Once you find the line containing "input [3:0] D;", please retype it and every line after it to the end of the entries, exactly and with nothing added.
"""
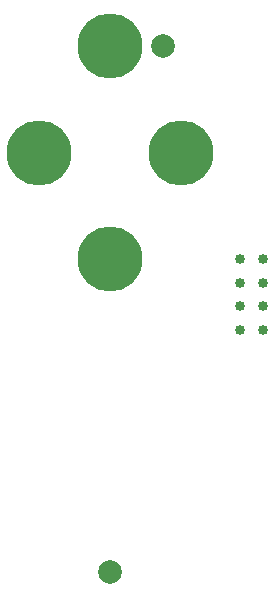
<source format=gbr>
%TF.GenerationSoftware,KiCad,Pcbnew,6.99.0-1.20221101gitf80c150.fc36*%
%TF.CreationDate,2022-11-27T20:33:10+00:00*%
%TF.ProjectId,bugg-led-r4,62756767-2d6c-4656-942d-72342e6b6963,rev?*%
%TF.SameCoordinates,Original*%
%TF.FileFunction,Soldermask,Top*%
%TF.FilePolarity,Negative*%
%FSLAX46Y46*%
G04 Gerber Fmt 4.6, Leading zero omitted, Abs format (unit mm)*
G04 Created by KiCad (PCBNEW 6.99.0-1.20221101gitf80c150.fc36) date 2022-11-27 20:33:10*
%MOMM*%
%LPD*%
G01*
G04 APERTURE LIST*
%ADD10C,2.000000*%
%ADD11C,5.500000*%
%ADD12C,0.850000*%
G04 APERTURE END LIST*
D10*
%TO.C,H205*%
X4500000Y9000000D03*
%TD*%
%TO.C,H206*%
X0Y-35500000D03*
%TD*%
D11*
%TO.C,H204*%
X0Y-9000000D03*
%TD*%
%TO.C,H201*%
X6000000Y0D03*
%TD*%
%TO.C,H203*%
X0Y9000000D03*
%TD*%
%TO.C,H202*%
X-6000000Y0D03*
%TD*%
D12*
%TO.C,J201*%
X13000000Y-15000000D03*
X13000000Y-13000000D03*
X13000000Y-11000000D03*
X13000000Y-9000000D03*
X11000000Y-15000000D03*
X11000000Y-13000000D03*
X11000000Y-11000000D03*
X11000000Y-9000000D03*
%TD*%
M02*

</source>
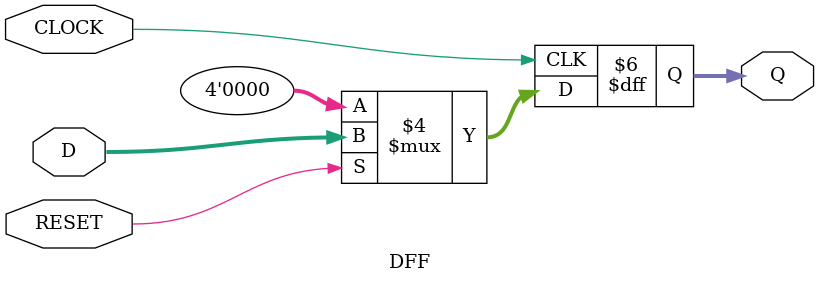
<source format=v>

module R4_butter ( 

`ifdef USE_POWER_PINS
    inout vccd1,	// User area 1 1.8V supply
    inout vssd1,	// User area 1 digital ground
`endif 

input [3:0] xr0,xi0, xr1,xi1, xr2,xi2, xr3,xi3,
output [3:0] Xro,Xio,
input c1,c2,c3,
input CLK, RST,
 output [7:0] la_oenb);

wire [3:0] m0,m1,m2,m3,s0,s1,s2,s3;
wire m4;
wire [3:0] Q1, Q2, Q3, Q4, Q5, Q6, Q7, Q8, Q9, Q10, Q11, Q12, Q13, Q14;

assign la_oenb = 8'b00000000;

addsub a0(.A(m0), .B(Q5), .ADD_SUB(c2), .SUM(s0)); 
addsub a1(.A(m2), .B(Q11), .ADD_SUB(c2), .SUM(s1)); 
addsub a2(.A(m1), .B(Q6), .ADD_SUB(c3), .SUM(s2)); 
addsub a3(.A(m3), .B(Q12), .ADD_SUB(c3), .SUM(s3)); 
addsub b0(.A(s0), .B(s1), .ADD_SUB(m4), .SUM(Q13)); 
addsub b1(.A(s3), .B(s2), .ADD_SUB(m4), .SUM(Q14)); 

mux2 mux0(.out(m0),.in0(Q1),.in1(Q2),.cont(c1)); 
mux2 mux1(.out(m1),.in0(Q3),.in1(Q4),.cont(c1)); 
mux2 mux2(.out(m2),.in0(Q7),.in1(Q8),.cont(c1)); 
mux2 mux3(.out(m3),.in0(Q9),.in1(Q10),.cont(c1)); 
XOR xor1(.Y(m4),.A(c2),.B(c3)); 

//FF at the inputs
DFF DFF1  (.Q(Q1), .D(xr0), .CLOCK(CLK), .RESET(RST)); //mux0(in0)
DFF DFF2  (.Q(Q2), .D(xi0), .CLOCK(CLK), .RESET(RST)); //mux0(in1)
DFF DFF3  (.Q(Q3), .D(xi0), .CLOCK(CLK), .RESET(RST)); //mux1(in0)
DFF DFF4  (.Q(Q4), .D(xr0), .CLOCK(CLK), .RESET(RST)); //mux1(in1)
DFF DFF5  (.Q(Q5), .D(xr1), .CLOCK(CLK), .RESET(RST)); //a0(B)
DFF DFF6  (.Q(Q6), .D(xi1), .CLOCK(CLK), .RESET(RST)); //a2(B)
DFF DFF7  (.Q(Q7), .D(xr2), .CLOCK(CLK), .RESET(RST)); //mux2(in0)
DFF DFF8  (.Q(Q8), .D(xi2), .CLOCK(CLK), .RESET(RST)); //mux2(in1)
DFF DFF9  (.Q(Q9), .D(xi2), .CLOCK(CLK), .RESET(RST)); //mux3(in0)
DFF DFF10 (.Q(Q10), .D(xr2), .CLOCK(CLK), .RESET(RST)); //mux3(in1)
DFF DFF11 (.Q(Q11), .D(xr3), .CLOCK(CLK), .RESET(RST)); //a1(B)
DFF DFF12 (.Q(Q12), .D(xi3), .CLOCK(CLK), .RESET(RST)); //a3(B)

//FF at the outputs
DFF DFF13  (.Q(Xro), .D(Q13), .CLOCK(CLK), .RESET(RST)); //b0(SUM)
DFF DFF14  (.Q(Xio), .D(Q14), .CLOCK(CLK), .RESET(RST)); //b1(SUM)

endmodule


module addsub(A, B, ADD_SUB, SUM);

   input [3:0] A;
   input [3:0] B;
   input ADD_SUB;
   output [3:0] SUM;
   wire c,d;
 
   assign c = A + B;
   assign d = A - B;
   assign SUM = ADD_SUB ? c : d;
   
   
endmodule
module XOR(Y, A, B);
  input A;
  input B;
  output Y;

  assign Y= A^B;
  
  endmodule
  
  
module mux2(out, in0, in1, cont);

  input [3:0] in0;
  input [3:0] in1;
  input cont;
  output [3:0] out;

  assign out = cont ? in1:in0;

endmodule

module DFF (
D   , // Data Input
CLOCK    , // Clock Input
RESET  , // Reset input
Q        // Q output
);

  input [3:0] D;
  input CLOCK, RESET;
  output [3:0] Q;
  reg [3:0] Q;

  always @(posedge CLOCK)
    if (~RESET) begin
  Q <= 4'b0000;
end  else begin
  Q <= D;
end

endmodule
</source>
"""
:: Task solution ::
  input [3:0] D;
  input CLOCK, RESET;
  output [3:0] Q;
  reg [3:0] Q;

  always @(posedge CLOCK)
    if (~RESET) begin
  Q <= 4'b0000;
end  else begin
  Q <= D;
end

endmodule
</source>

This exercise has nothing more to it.